There always been this amazingly ridiculous debate with artists over going commercial. I used to see this conflict all the time with the sculptors that I worked with. Some were so afraid of "selling out" that they wouldn't accept certain jobs that were too commercial. Ironically, one of the most famous pieces of sculpture in this country "The Charging Bull" sits on Wall Street. So many people forget that this symbol of Wall Street is actually something rendered by an artist who, no doubt worked his whole life to make money. (that's another piece entirely too)

p.s. I love what Critic Sugar said. She nailed it.

anymommy said...

You have this way of cutting through the BS and making me think about issues in a new light. It's fabulously intelligent and it's only accessible through your fabulous writing.

Elizabeth said...

The only thing I worry about as far as posting ads on my blog is that there are some publishers that will consider anything on a "commercial" blog to be already "published" work, and this might prove to be a problem should I use any of my posts in the book that I'm writing. There's a certain advantage in making one's blog purely a personal one to avoid those problems. As for all the agony that you speak of and the conflict, honestly -- I can't be bothered. These "problems," to me, are in the same category as the endless, nauseating and boring conflicts recycled over and over about working vs. non-working, nursing vs. non-nursing, etc. etc.

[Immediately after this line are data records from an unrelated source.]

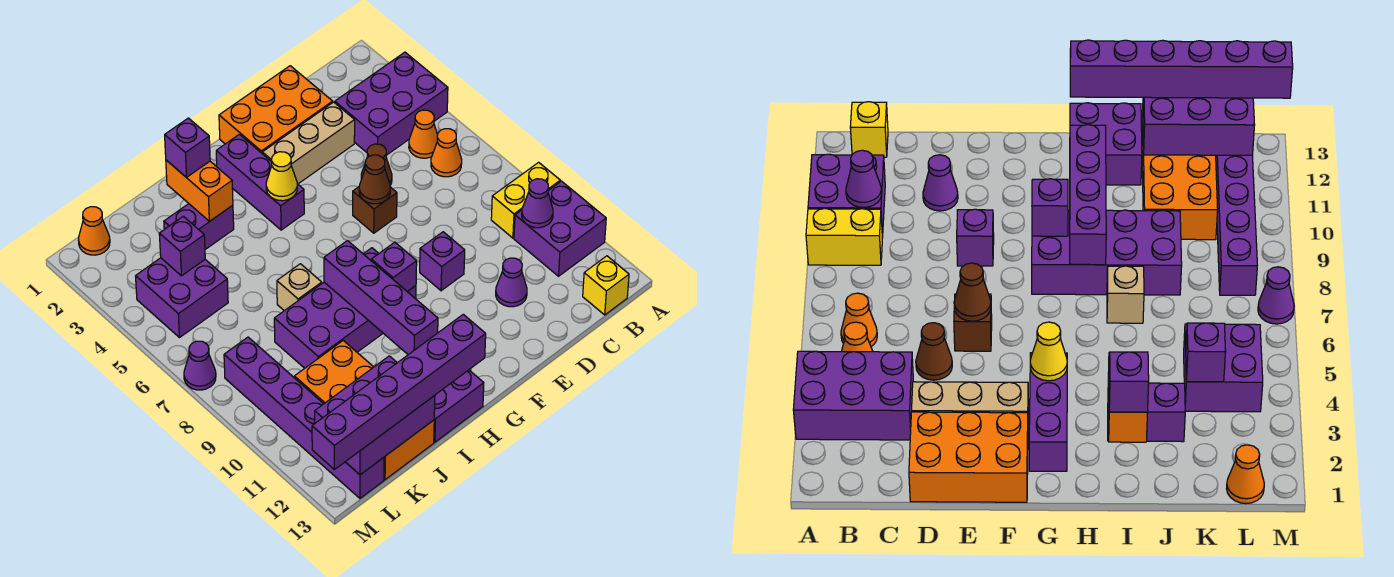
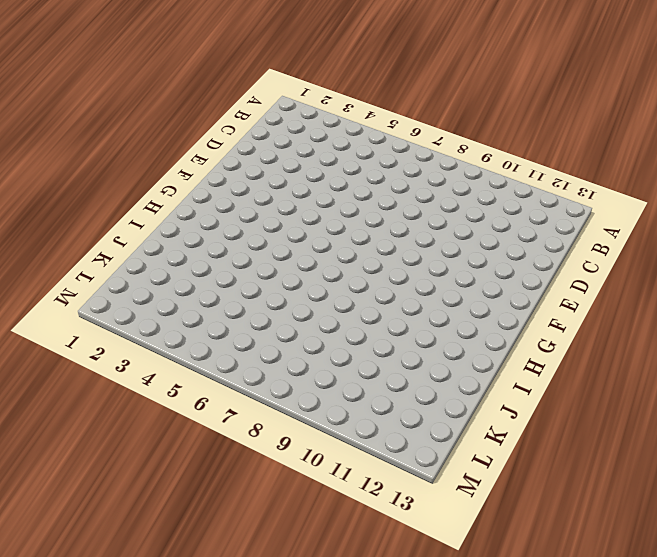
none -> purple brick A3:C4 level 1
none -> yellow brick A9:B9 level 1
none -> purple brick A10:B11 level 1
none -> orange cone B5 level 1

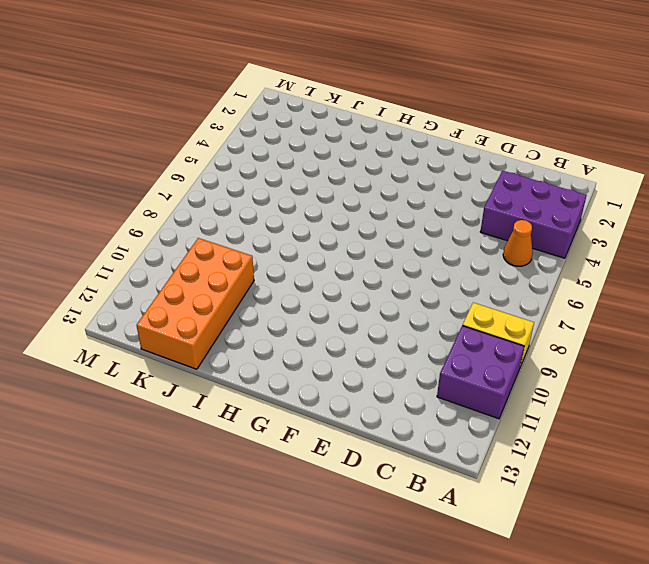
none -> orange cone B6 level 1
none -> yellow brick B13 level 1
none -> orange brick D1:F2 level 1
none -> tan brick D3:F3 level 1

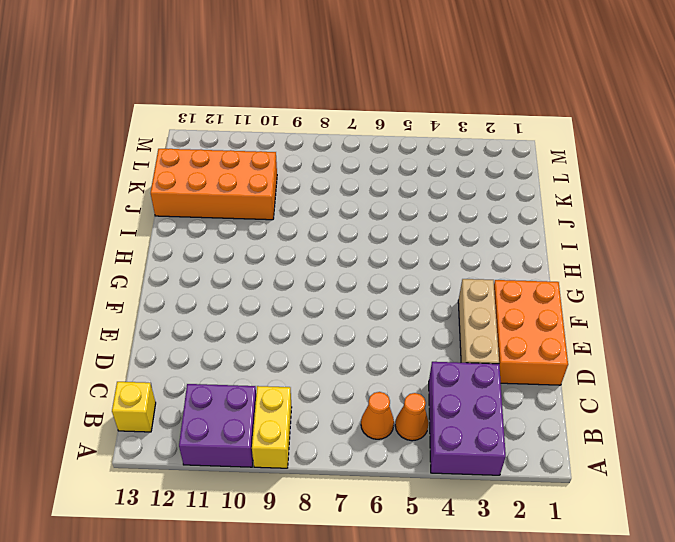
none -> brown cone D5 level 1
none -> purple cone D11 level 1
none -> brown brick E6 level 1
none -> purple brick E9 level 1

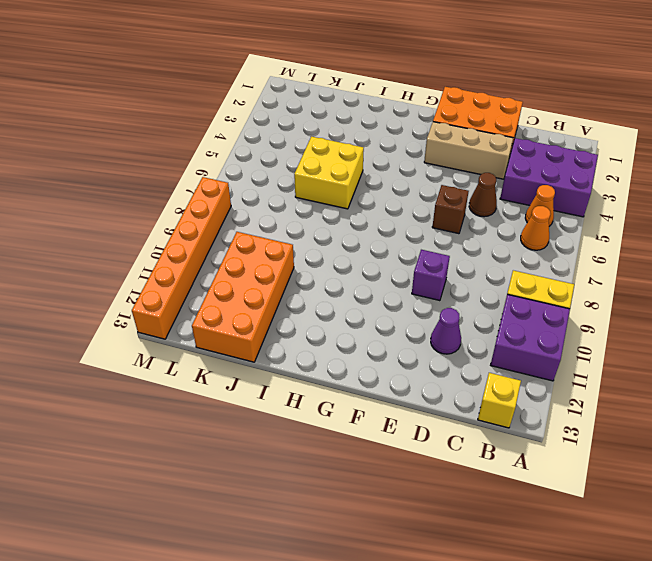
yellow brick I5:J6 level 1 -> none
orange brick M8:M13 level 1 -> none
none -> purple brick G2:G4 level 1
none -> purple brick G8:J9 level 1
none -> purple brick H12:I13 level 1
none -> purple brick I3:J3 level 1

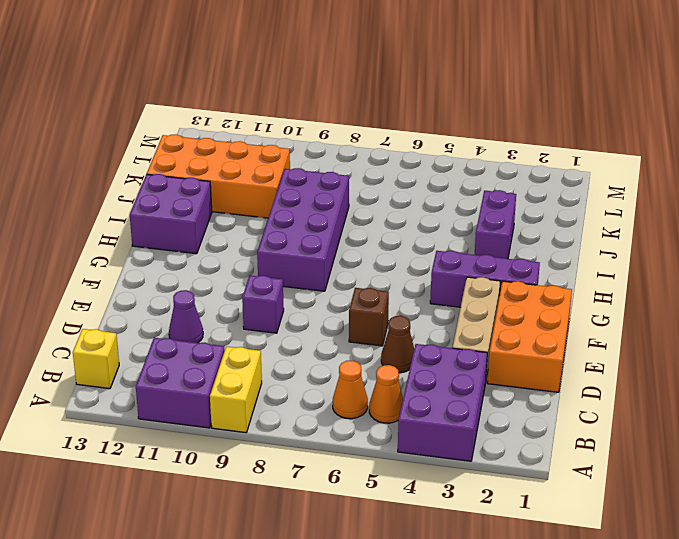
none -> tan brick I7 level 1
none -> purple brick K4:L5 level 1
none -> orange cone L1 level 1
none -> purple brick L8:L13 level 1

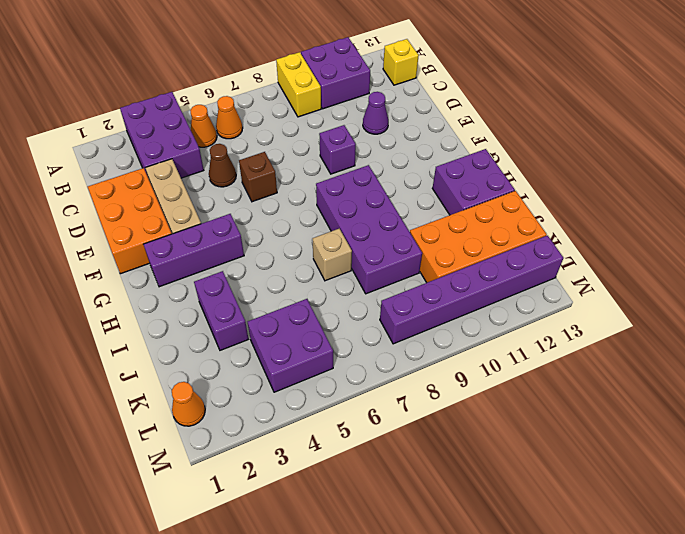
none -> purple cone M7 level 1
none -> purple cone B10 level 2
none -> brown cone E6 level 2
none -> yellow cone G4 level 2

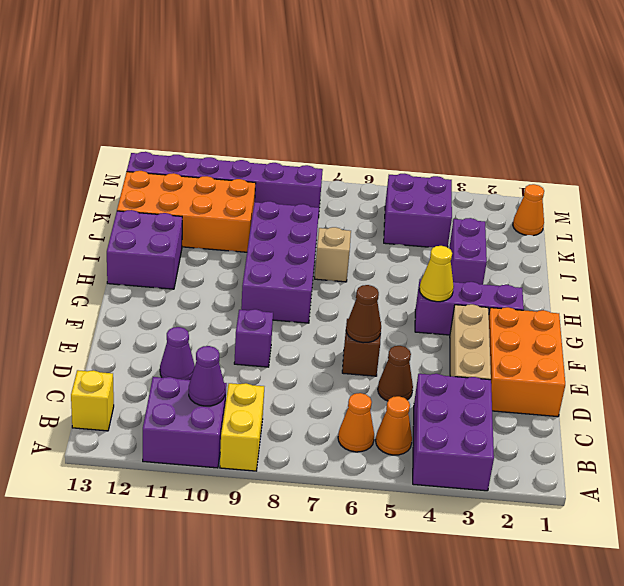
none -> purple cone M7 level 1
none -> purple brick G9 level 2
none -> purple brick H8:H11 level 2
none -> orange brick I2:I3 level 2

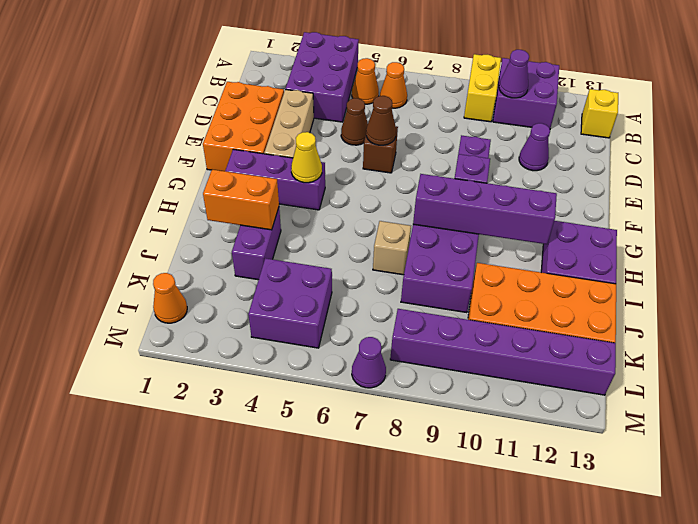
none -> purple brick J12:L13 level 2
none -> purple brick K4 level 2
none -> purple brick H13:M13 level 3
none -> purple brick I2 level 3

You go, Maggie -- never stop writing and I hope you earn a gazillion dollars doing what you do best.

Petit fleur said...

Good for you Maggie.

I have worked with medicine women and men before. Their philosophies about this subject are all in alignment. They all say that if a person charges too much for their goods/services, they will suffer an imbalance, perhaps illness. If they do not charge enough, well... they suffer also for that. It's all about balance and nothing is free. There is always an exchange.

I believe them.
Go you.
xo

MarthaGoudey said...

Well said, Maggie...and I echo the comments. There continues to be a struggle among women, especially about being paid what we are worth for our talents and services. You've paid the dues, girl. Go for it.

Tanna said...

Look. Your blog is great and you should get paid for it. But I don't know what's in the water this week that is causing all these people to quote Glennon out of context like that. Everyone is writing these defensive posts about 'Oh good for YOUUUU, you don't want to get paid, well we have to live!' First of all, that post is ages old and secondly, she in no way puts down anyone who gets paid for their blog. She simply states that for HER and what she wants to do, she wants her (hugely successful) blog and community to remain the way it is. She does make money from writing in other ways, she just didn't want to monetize her blog and gently explained why without vilifying anyone else. I was disappointed in K. Granju for taking a dig at her, and I'm disappointed in you. You talk about 'women tearing women down' but that's exactly what you're doing here.

Unknown said...

I am with you on this - there is no reason writers shouldn't get paid for writing. I am just in the unfortunate situation of starting over in blogging, and don't see it happening for me any time soon, or maybe ever. But I will be right there with you and look forward to seeing you successful with this. Your writing speaks for itself - you deserve it.

Lone Star Ma said...

I don't think there is anything wrong with making money at what you love - selling out is not that; it is when you compromise your values to make money. So, like - formula ads - selling out. Nice stuff ads - not selling out. Still, I do not really think blogs are a viable source of income for any but a handful of people. It is what used to be called 'cigarette money" (ick) for most who try it.